Task to complete:
Retype part of the write-up on identity inference with hierarchical clustering, starting at the words "2. Select an" and ending after "for the merge.".

─── Excerpt

Jindřich Bär

<( Measuring the current search result ranking )

Identity inference with graph-based hierarchical clustering

This Python notebook shows the process of benchmarking the search result ranking for the Charles Explorer application. It is a part of my diploma thesis at the Faculty of Mathematics and Physics, Charles University, Prague.

Find out more about the thesis in the GitHub repository.

Made by Jindřich Bär, 2024.

To address the problems of the naïve identity inference approach, we try to add graph data to the process. In this post, we use the hierarchical clustering algorithm to group the potential identical graph nodes together.

In the realm of data mining and statistics, hierarchical clustering is an umbrella term for a set of unsupervised learning algorithms for grouping given data points into a hierarchy of clusters. Typically, these algorithms iteratively merge the closest clusters together, until only one cluster remains.

The distance metric used for the clustering can be any metric that defines the similarity between the data points.

Algorithm

In the case of our dataset, we can use the shortest path distance between the nodes in the graph as the distance metric.

We define the merging process as follows:

  1. Start with a graph with nodes only merged based on explicit identifiers. PUBLICATION_AUTHOR_ALL records without an explicit identifier are represented as separate nodes.
  2. Select an arbitrary unmerged node without an identifier.
    1. Using the naïve approach, we find all merge candidates for the selected node. Note that we are using the normalized name equality as the requirement for the merge.
    2. We calculate the distance matrix between the selected node and all the merge candidates.
    3. Using a hierarchical clustering algorithm, we cluster the data points based on the distance matrix. We select the cut-off distance based on the distance distribution.
  3. Go to step 2 until all the non-identifier nodes are merged.

Evaluation

To evaluate the performance of this algorithm, we first collect the largest naïve approach merge groups. The idea behind this is that the largest groups are the most likely to contain false positive merges.

──────
─── Data for review

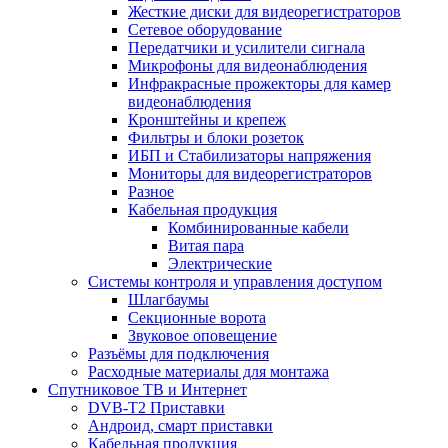
Жесткие диски для видеорегистраторов
Сетевое оборудование
Передатчики и усилители сигнала
Микрофоны для видеонаблюдения
Инфракрасные прожекторы для камер
видеонаблюдения
Кронштейны и крепеж
Фильтры и блоки розеток
ИБП и Стабилизаторы напряжения
Мониторы для видеорегистраторов
Разное
Кабельная продукция
Комбинированные кабели
Витая пара
Электрические
Системы контроля и управления доступом
Шлагбаумы
Секционные ворота
Звуковое оповещение
Разъёмы для подключения
Расходные материалы для монтажа
Спутниковое ТВ и Интернет
DVB-Т2 Приставки
Андроид, смарт приставки
Кабельная продукция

──────

Answer to this exercise:
2. Select an arbitrary unmerged node without an identifier.
    1. Using the naïve approach, we find all merge candidates for the selected node. Note that we are using the normalized name equality as the requirement for the merge.